Come ogni eroe che si rispetti, anche Smiley aveva bisogno di un’antagonista. Eccolo: l’Urss, il moloch acquattato al di là del Muro (a sua volta non una barriera ma una categoria dello spirito, si è di qua o di là comunque, come dimostrano i romanzi europei, latinoamericani o africani che Le Carré scrisse a Germania riunificata), il lato oscuro della forza. Un mostro personificato in Karla, lo Smiley della steppa, anche lui alla fine un uomo qualunque, quello che nel gruppo non spicca o, meglio, non si fa notare.
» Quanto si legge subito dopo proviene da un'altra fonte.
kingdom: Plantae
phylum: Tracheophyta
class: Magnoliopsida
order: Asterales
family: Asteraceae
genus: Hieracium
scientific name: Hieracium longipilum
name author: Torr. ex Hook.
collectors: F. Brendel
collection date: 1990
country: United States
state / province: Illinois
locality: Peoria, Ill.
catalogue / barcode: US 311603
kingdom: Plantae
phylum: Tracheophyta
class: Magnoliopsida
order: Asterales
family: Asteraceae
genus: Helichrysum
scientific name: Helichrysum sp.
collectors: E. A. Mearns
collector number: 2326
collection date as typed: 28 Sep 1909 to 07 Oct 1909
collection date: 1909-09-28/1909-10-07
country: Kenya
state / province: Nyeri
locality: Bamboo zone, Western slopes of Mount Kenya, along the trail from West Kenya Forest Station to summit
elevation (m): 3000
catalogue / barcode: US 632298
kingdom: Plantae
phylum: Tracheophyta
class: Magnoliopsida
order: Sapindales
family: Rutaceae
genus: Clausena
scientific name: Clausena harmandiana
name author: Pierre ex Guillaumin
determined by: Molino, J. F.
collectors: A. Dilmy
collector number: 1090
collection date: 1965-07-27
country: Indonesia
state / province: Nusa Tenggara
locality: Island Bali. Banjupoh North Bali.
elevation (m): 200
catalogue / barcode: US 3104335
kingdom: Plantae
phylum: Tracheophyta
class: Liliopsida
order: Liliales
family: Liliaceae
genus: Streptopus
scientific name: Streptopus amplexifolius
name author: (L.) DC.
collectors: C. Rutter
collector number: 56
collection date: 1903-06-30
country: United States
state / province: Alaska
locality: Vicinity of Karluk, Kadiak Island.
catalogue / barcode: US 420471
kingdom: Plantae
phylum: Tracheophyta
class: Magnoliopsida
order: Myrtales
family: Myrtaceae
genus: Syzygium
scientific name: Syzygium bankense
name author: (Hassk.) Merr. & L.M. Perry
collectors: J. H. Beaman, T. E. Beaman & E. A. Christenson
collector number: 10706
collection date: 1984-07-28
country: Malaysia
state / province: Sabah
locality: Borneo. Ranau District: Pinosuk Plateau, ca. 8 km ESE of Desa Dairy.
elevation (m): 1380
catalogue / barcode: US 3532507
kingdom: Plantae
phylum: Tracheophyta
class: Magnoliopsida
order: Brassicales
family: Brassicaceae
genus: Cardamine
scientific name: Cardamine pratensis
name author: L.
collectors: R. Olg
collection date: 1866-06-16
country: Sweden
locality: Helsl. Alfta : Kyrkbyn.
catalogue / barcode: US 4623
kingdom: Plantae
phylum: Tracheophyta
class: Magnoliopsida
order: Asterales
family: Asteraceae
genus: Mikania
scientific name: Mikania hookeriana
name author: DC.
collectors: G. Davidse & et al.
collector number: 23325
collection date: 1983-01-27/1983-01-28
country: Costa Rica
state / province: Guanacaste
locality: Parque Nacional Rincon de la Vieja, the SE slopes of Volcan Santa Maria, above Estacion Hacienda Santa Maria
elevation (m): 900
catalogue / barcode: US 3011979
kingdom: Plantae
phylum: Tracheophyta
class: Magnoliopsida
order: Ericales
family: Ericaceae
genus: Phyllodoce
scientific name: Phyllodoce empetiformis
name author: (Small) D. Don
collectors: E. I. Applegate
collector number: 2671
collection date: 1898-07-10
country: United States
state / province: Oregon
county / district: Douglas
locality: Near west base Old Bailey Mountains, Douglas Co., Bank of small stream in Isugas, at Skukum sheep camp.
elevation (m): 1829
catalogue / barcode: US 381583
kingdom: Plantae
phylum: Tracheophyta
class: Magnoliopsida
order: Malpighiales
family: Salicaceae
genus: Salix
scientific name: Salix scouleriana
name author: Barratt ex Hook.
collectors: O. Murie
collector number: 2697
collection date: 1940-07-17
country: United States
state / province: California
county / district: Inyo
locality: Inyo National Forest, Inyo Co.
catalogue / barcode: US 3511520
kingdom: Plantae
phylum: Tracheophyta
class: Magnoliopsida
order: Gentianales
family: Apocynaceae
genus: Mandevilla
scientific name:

Se Smiley è spinto da un ineluttabile senso della dignità personale, assai più che da qualunque retorica sulla difesa del mondo libero, Karla sembra motivato dall’ideologia e dalla fedeltà ai soviet. Sembra, nei primi libri, ma poi vai a sapere. A un certo punto anche Karla si trasforma, diventa pian piano più russo e meno sovietico. Il che non vuol dire che non faccia ciò che deve. Ma chissà perché, o per chi.
Il personaggio di Karla, in Le Carré, era ispirato a un uomo realmente esistito, Markus Wolf detto Misha, mitico capo dei servizi di spionaggio della Germania Est. Aveva ottenuto risultati incredibili, per esempio piazzare uno dei suoi nel ruolo di consigliere di Willy Brandt, cancelliere della Germania Ovest. Lo chiamavano “l’uomo senza volto” perché in trent’anni di servizio non si era mai lasciato fotografare. Si vide che faccia aveva solo nel 1986, quando abbandonò il servizio per schierarsi al fianco dei “liberalizzatori” che criticavano il regime.
Capii tutta la grandezza di Le Carré quando ebbi l’occasione di incontrare e intervistare due volte Misha-Karla. Viveva nel centro di Berlino, nel quartiere Mitte, a due passi dall’Isola dei Musei. Bella zona, borghese, ma niente lussi. Un condominio anonimo, un appartamento discreto. Lui era cortese ma distaccato, come se si fosse congedato per sempre dalla vecchia vita di intrighi e macchinazioni, documenti trafugati, vite rovinate o cancellate. Forse anche lui, come l’ultima spia di Le Carré, avrebbe voluto dire a Qualcuno che in fondo era una brava persona. Ma era troppo tardi. Come lo scrittore ci ha raccontato, presa una certa strada diventa sempre troppo tardi.